[Opening Input material section]

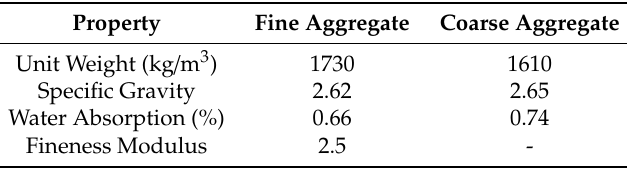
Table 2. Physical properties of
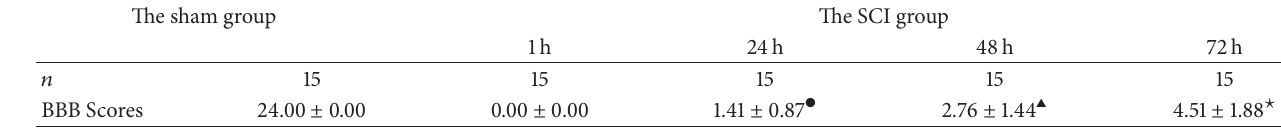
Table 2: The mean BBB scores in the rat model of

[Closing Input material section]
[Opening Input material section]

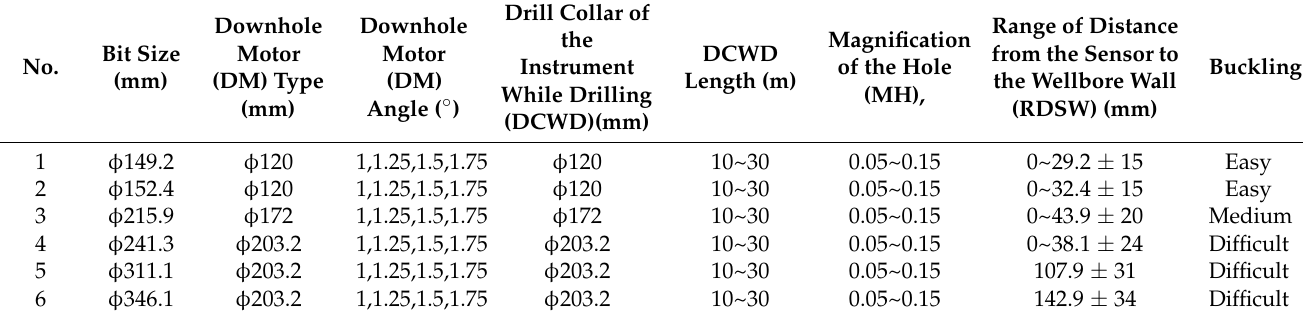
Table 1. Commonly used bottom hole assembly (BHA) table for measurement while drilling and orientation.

[Closing Input material section]

Would you transcribe the lines above exactly, going from the line bearing "Table 2. Physical properties of" through the line bearing "Table 2: The", and drop the pictures from the copy?

Table 2. Physical properties of
Table 2: The mean BBB scores in the rat model of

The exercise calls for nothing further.